# WORK INSTRUCTIONS
Write out every entry exactly as it appears, omitting the pictures.

___ MATERIAL PROVIDED

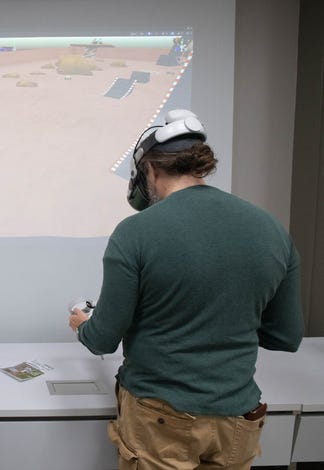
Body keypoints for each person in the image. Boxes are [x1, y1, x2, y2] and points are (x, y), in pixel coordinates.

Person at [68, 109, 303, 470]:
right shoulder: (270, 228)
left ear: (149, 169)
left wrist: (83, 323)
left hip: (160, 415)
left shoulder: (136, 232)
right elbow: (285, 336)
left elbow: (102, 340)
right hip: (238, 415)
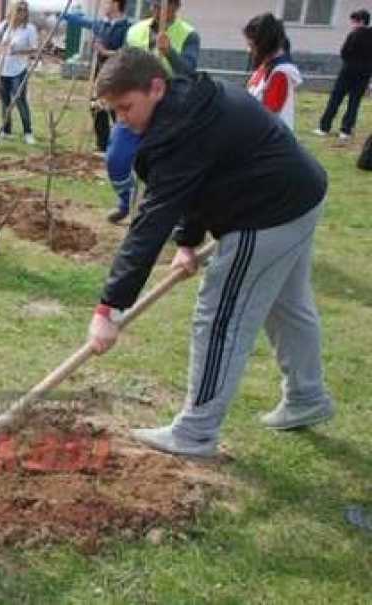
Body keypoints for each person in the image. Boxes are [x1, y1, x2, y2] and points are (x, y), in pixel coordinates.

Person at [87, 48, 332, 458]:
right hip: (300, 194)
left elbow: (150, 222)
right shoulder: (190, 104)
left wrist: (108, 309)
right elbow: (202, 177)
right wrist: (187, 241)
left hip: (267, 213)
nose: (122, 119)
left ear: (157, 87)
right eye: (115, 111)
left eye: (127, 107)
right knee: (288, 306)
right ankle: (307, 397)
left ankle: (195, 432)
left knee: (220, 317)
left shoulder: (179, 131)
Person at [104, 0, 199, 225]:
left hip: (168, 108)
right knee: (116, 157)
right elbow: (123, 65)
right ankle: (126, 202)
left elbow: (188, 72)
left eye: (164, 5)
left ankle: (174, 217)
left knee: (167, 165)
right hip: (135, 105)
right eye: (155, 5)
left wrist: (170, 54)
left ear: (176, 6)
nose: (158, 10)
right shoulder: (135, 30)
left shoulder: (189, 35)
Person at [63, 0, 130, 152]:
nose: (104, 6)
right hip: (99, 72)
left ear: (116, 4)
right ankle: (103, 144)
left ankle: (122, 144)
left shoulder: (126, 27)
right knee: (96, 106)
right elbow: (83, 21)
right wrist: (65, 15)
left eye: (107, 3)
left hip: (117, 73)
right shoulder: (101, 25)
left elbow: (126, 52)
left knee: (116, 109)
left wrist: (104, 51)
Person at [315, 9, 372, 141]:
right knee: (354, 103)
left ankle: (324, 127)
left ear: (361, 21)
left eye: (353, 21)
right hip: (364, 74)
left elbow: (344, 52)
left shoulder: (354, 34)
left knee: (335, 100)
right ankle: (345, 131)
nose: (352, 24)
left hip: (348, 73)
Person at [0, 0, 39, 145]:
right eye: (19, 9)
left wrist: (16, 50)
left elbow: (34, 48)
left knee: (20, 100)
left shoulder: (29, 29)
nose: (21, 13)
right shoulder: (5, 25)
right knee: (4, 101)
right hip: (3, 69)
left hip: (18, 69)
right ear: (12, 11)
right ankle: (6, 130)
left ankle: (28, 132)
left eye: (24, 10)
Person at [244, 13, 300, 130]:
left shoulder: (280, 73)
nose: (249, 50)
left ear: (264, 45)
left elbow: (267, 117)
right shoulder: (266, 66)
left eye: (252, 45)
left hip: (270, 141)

______

# EXPECTED ANSWER
Body keypoints for each person in the image. Boxes are [x1, y1, x2, y2] and points are (x, y), in pixel coordinates.

Person at [68, 109, 303, 470]:
right shoulder: (270, 228)
left ear: (149, 169)
left wrist: (83, 323)
left hip: (160, 415)
left shoulder: (136, 232)
right elbow: (285, 336)
left elbow: (102, 340)
right hip: (238, 415)
Body keypoints for each person in the image. Boxes are [x1, y1, x2, y2] and points are (x, y), in pixel coordinates.

Person at [87, 48, 332, 458]:
right hip: (300, 194)
left elbow: (150, 222)
right shoulder: (190, 104)
left wrist: (108, 309)
right elbow: (202, 177)
right wrist: (187, 241)
left hip: (267, 213)
nose: (122, 119)
left ear: (157, 87)
right eye: (115, 111)
left eye: (127, 107)
right knee: (288, 306)
right ankle: (307, 397)
left ankle: (195, 432)
left knee: (220, 317)
left shoulder: (179, 131)
Person at [104, 0, 199, 225]:
left hip: (168, 108)
right knee: (116, 157)
right elbow: (123, 65)
right ankle: (126, 202)
left elbow: (188, 72)
left eye: (164, 5)
left ankle: (174, 217)
left knee: (167, 165)
right hip: (135, 105)
right eye: (155, 5)
left wrist: (170, 54)
left ear: (176, 6)
nose: (158, 10)
right shoulder: (135, 30)
left shoulder: (189, 35)
Person at [63, 0, 130, 152]:
nose: (104, 6)
right hip: (99, 72)
left ear: (116, 4)
right ankle: (103, 144)
left ankle: (122, 144)
left shoulder: (126, 27)
right knee: (96, 106)
right elbow: (83, 21)
right wrist: (65, 15)
left eye: (107, 3)
left hip: (117, 73)
right shoulder: (101, 25)
left elbow: (126, 52)
left knee: (116, 109)
left wrist: (104, 51)
Person at [315, 9, 372, 141]:
right knee: (354, 103)
left ankle: (324, 127)
left ear: (361, 21)
left eye: (353, 21)
right hip: (364, 74)
left elbow: (344, 52)
left shoulder: (354, 34)
left knee: (335, 100)
right ankle: (345, 131)
nose: (352, 24)
left hip: (348, 73)
Person at [0, 0, 39, 145]:
right eye: (19, 9)
left wrist: (16, 50)
left elbow: (34, 48)
left knee: (20, 100)
left shoulder: (29, 29)
nose: (21, 13)
right shoulder: (5, 25)
right knee: (4, 101)
right hip: (3, 69)
left hip: (18, 69)
right ear: (12, 11)
right ankle: (6, 130)
left ankle: (28, 132)
left eye: (24, 10)
Person at [244, 13, 300, 130]:
left shoulder: (280, 73)
nose: (249, 50)
left ear: (264, 45)
left elbow: (267, 117)
right shoulder: (266, 66)
left eye: (252, 45)
left hip: (270, 141)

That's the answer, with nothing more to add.